Yesterday, August 25, 2016, I had the pleasure of activating Saint Gaudens National Historic Site with Barry Green, W1JFK and Frank Towle, KC1AAQ. It was my fourth time at this delightful jewel National Park Service (NPS) property.
It was even more special because the three of us were there on the 100th birthday of the National Park Service. It was created by presidential order on August 25, 1916.
The three of us decided to do an activation of this site weeks before. Frank had activated it with me two months earlier and it was Barry’s first NPOTA activation. Barry is an expert DXr and does SSB. Frank gravitates to digital HF radio and I’m the CW junkie. So the three of us were able to work together in an attempt to make a handful of chasers happy on this historic day.
But as with all best-laid plans, the ionosphere had other things in mind for us. We all struggled to make contacts over the three hours we were on the air. With the help of gracious spotters and us transmitting endless CQs, the three of us garnered only 40 total contacts.

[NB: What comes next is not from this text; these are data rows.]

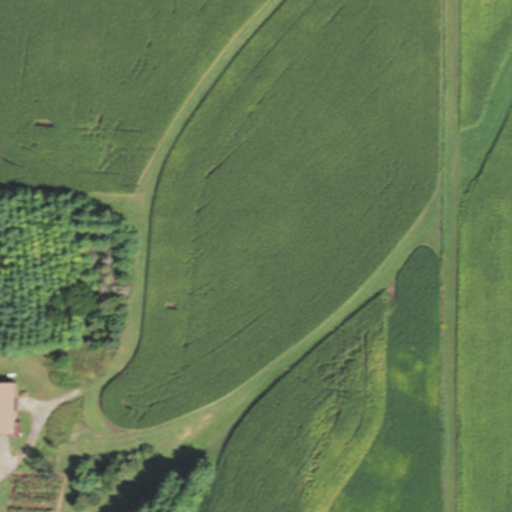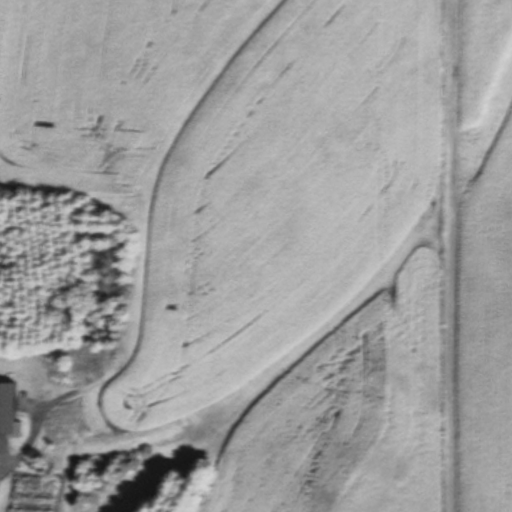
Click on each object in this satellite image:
building: (6, 406)
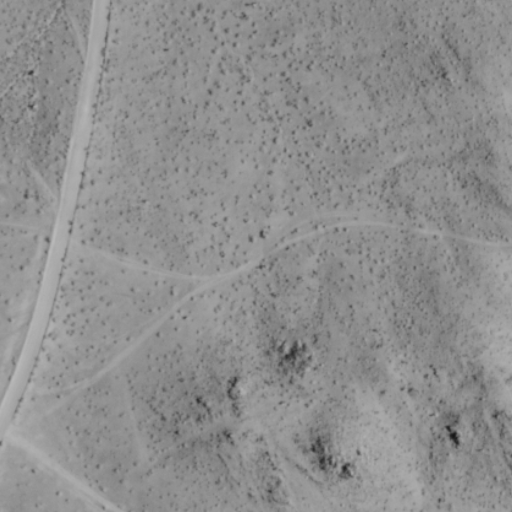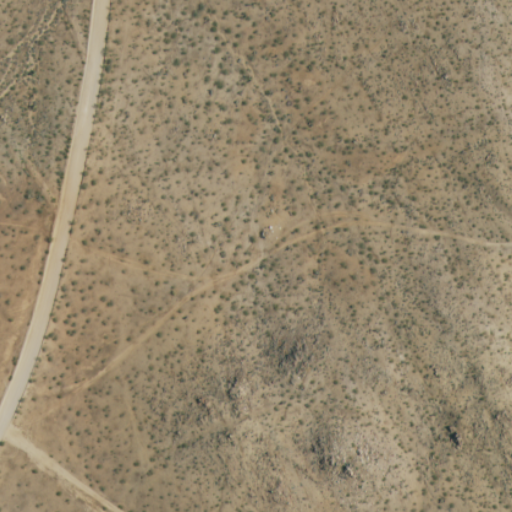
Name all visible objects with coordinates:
road: (56, 219)
road: (54, 467)
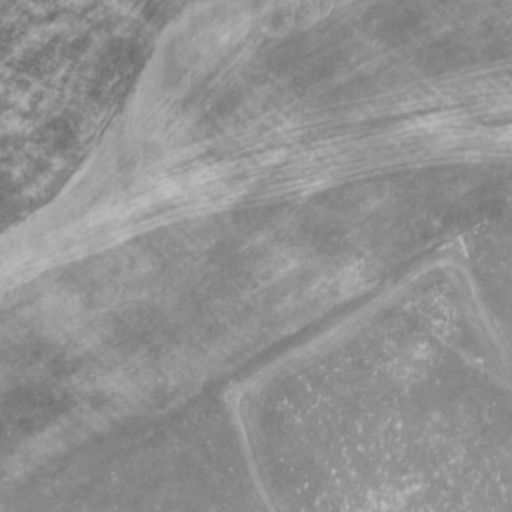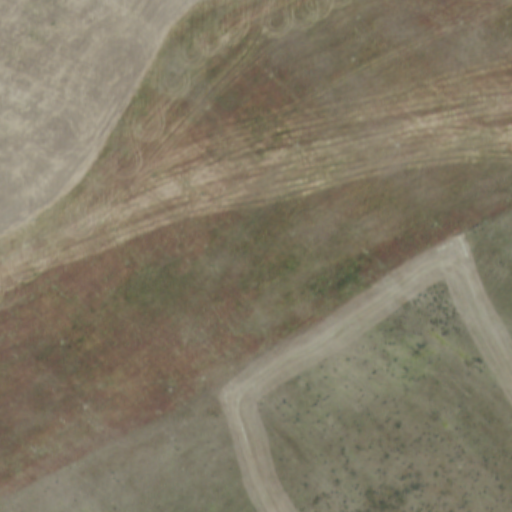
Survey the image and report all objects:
quarry: (256, 256)
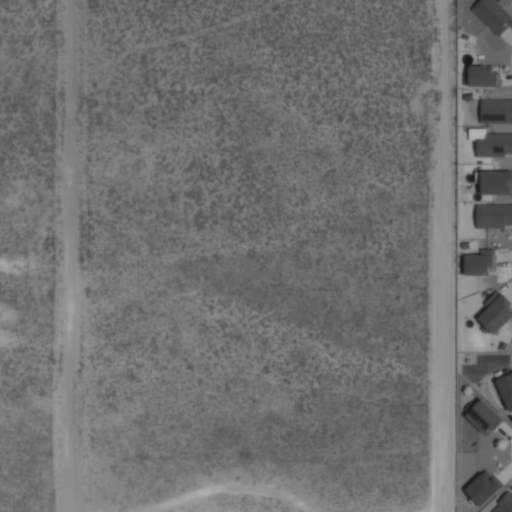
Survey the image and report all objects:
building: (493, 15)
building: (494, 15)
building: (483, 74)
building: (482, 75)
building: (496, 110)
building: (496, 110)
building: (494, 143)
building: (494, 144)
building: (495, 181)
building: (496, 181)
building: (494, 214)
building: (494, 214)
road: (70, 256)
road: (440, 256)
building: (480, 262)
building: (479, 264)
building: (495, 312)
building: (496, 313)
building: (506, 387)
building: (506, 389)
building: (484, 416)
building: (483, 487)
building: (504, 504)
building: (504, 504)
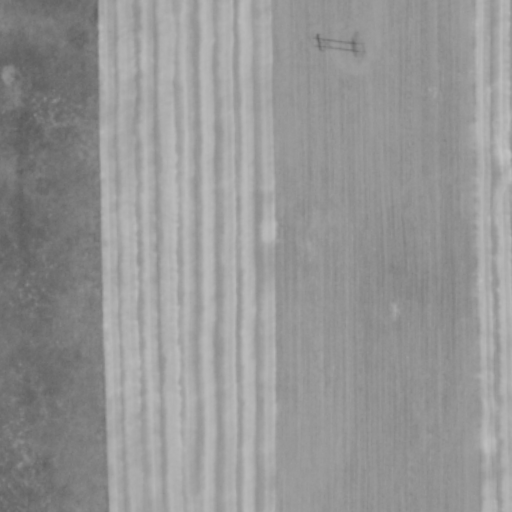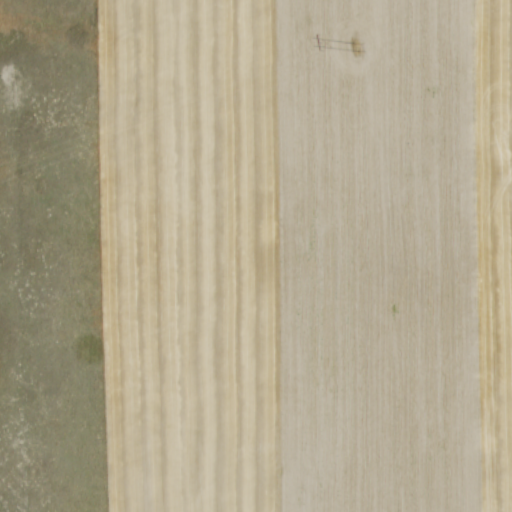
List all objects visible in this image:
power tower: (355, 44)
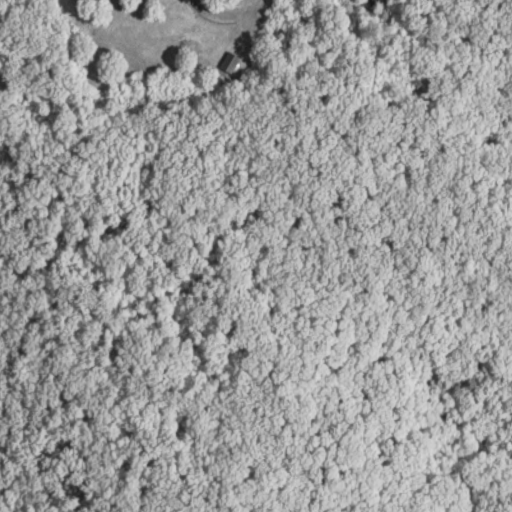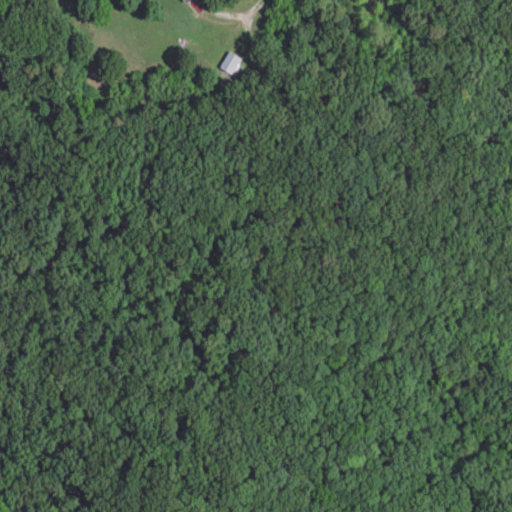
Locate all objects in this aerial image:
road: (232, 13)
building: (232, 63)
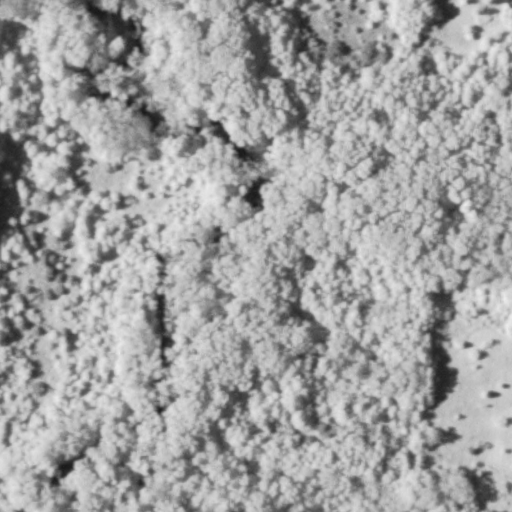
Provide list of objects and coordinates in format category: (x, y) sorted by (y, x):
river: (223, 251)
road: (1, 510)
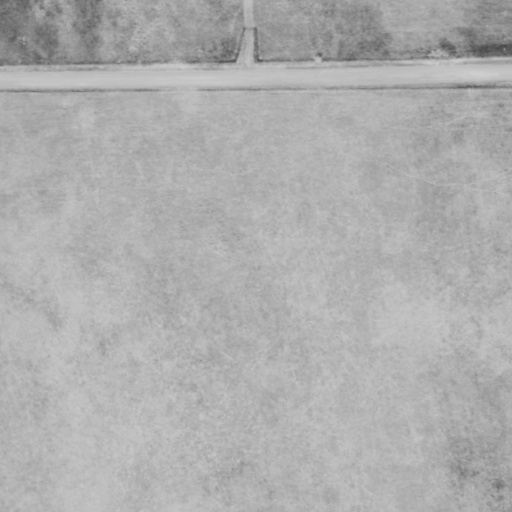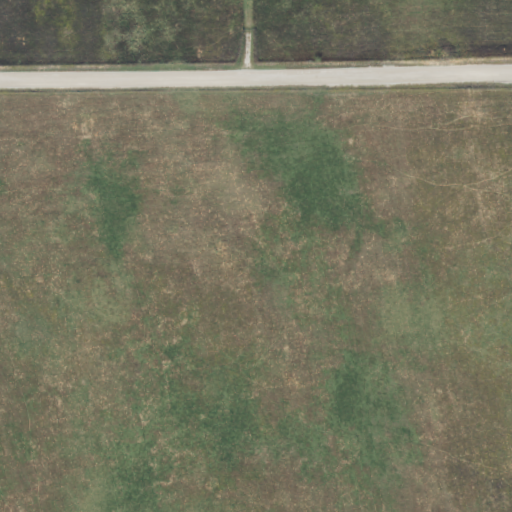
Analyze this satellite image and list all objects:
road: (256, 72)
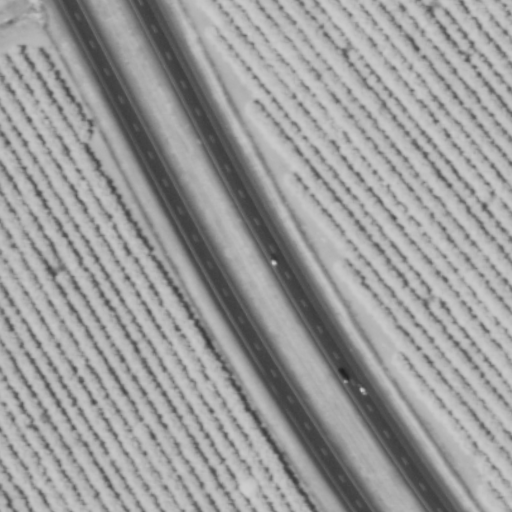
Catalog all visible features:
road: (281, 260)
road: (206, 261)
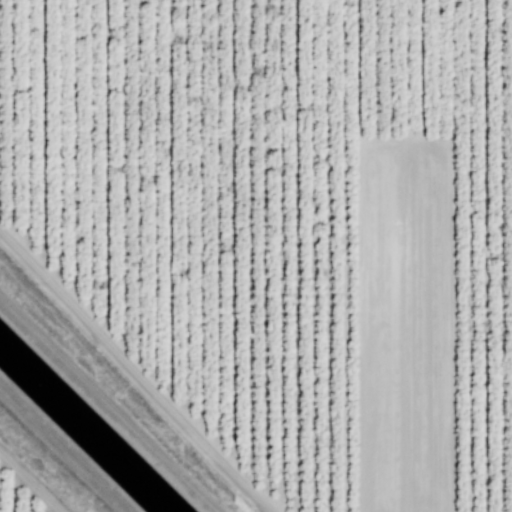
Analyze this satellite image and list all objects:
road: (133, 373)
road: (29, 482)
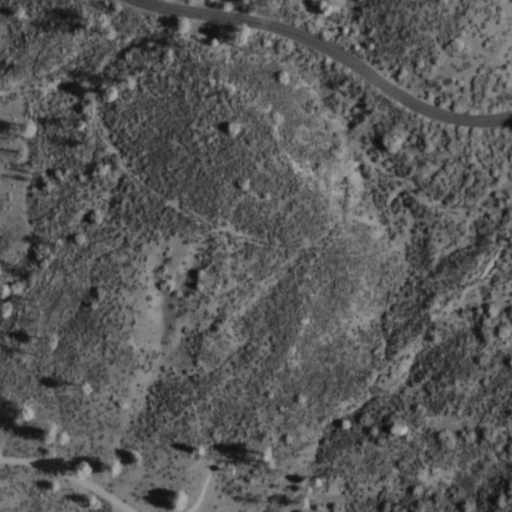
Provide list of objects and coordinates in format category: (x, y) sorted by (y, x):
road: (338, 55)
road: (68, 476)
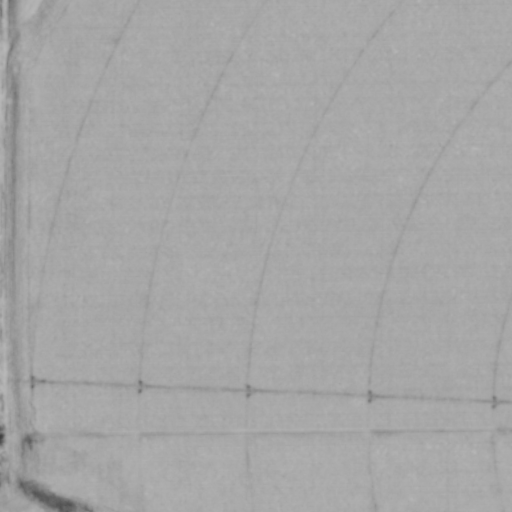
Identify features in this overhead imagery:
crop: (259, 254)
road: (241, 430)
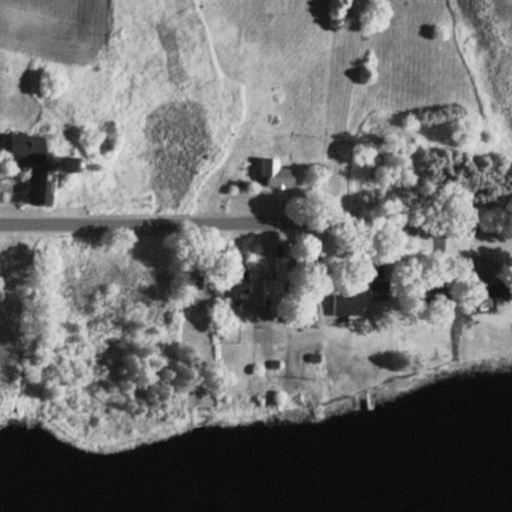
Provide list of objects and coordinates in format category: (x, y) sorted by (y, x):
building: (408, 6)
road: (343, 114)
building: (23, 152)
building: (275, 176)
building: (38, 188)
road: (256, 228)
building: (232, 287)
building: (378, 291)
building: (490, 292)
building: (303, 302)
building: (346, 303)
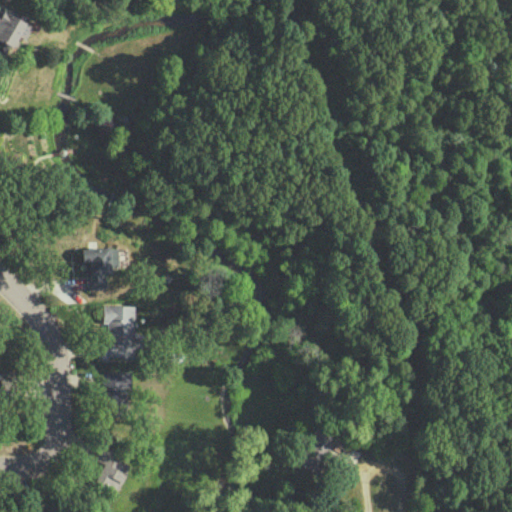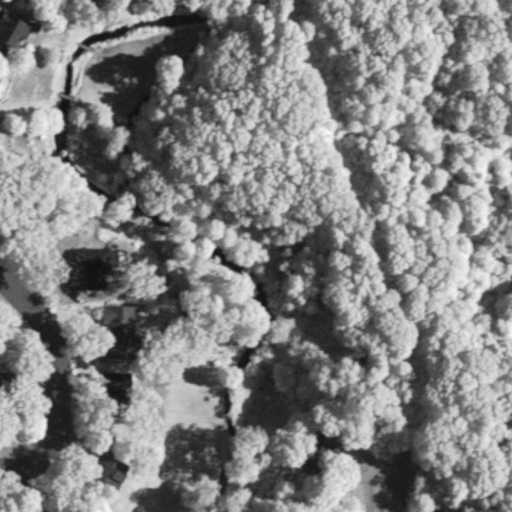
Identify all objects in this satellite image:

Barry and I got the requisite minimum of ten QSOs each to officially activate, but Frank didn’t make it even though he logged an operator in Liverpool, England.
My Elecraft KX3, BioennoPower Powerpack and 29-foot wire with a 9:1 unun allowed Barry and I to communicate. Frank brought his own radio, power supply and computer to make his digital magic possible. As usual, the Bionenno Powerpack did the trick. Even after three hours of nearly continuous operation, the LCD screen still showed the lithium-iron-phosphate battery as full!
It was a busy day at Saint Gaudens as the park was open to the public for free. While we were very visible to the park visitors as they explored the visitor center, none came over to inquire why a fluorescent green string and black wire were doing hanging down from the tree just above us.
While I didn’t realize it at the time, I got an omen from the band god as I was attempting to get my halyard line up into the trees. It took me four attempts to get the perfect branch and my first errant throw came dangerously close to hitting the greenhouse you see in the above photo.
Barry and I switched off doing SSB and CW and after we both gave it two shots, a few rain drops started to descend from the sky. It was about 1:35 pm and we had decided to leave at 2 pm to get back home by 4 pm. Water hitting expensive electronic equipment was reason enough to call it a day.
We packed up and Rick the head ranger invited us inside for some birthday cake. We graciously accepted. What a surprise to find champaign there as well!
Barry, Frank and I all agreed it was a day well spent. Thanks to the NPS and the ARRL for making the fun NPOTA event possible. Happy Birthday National Park Service!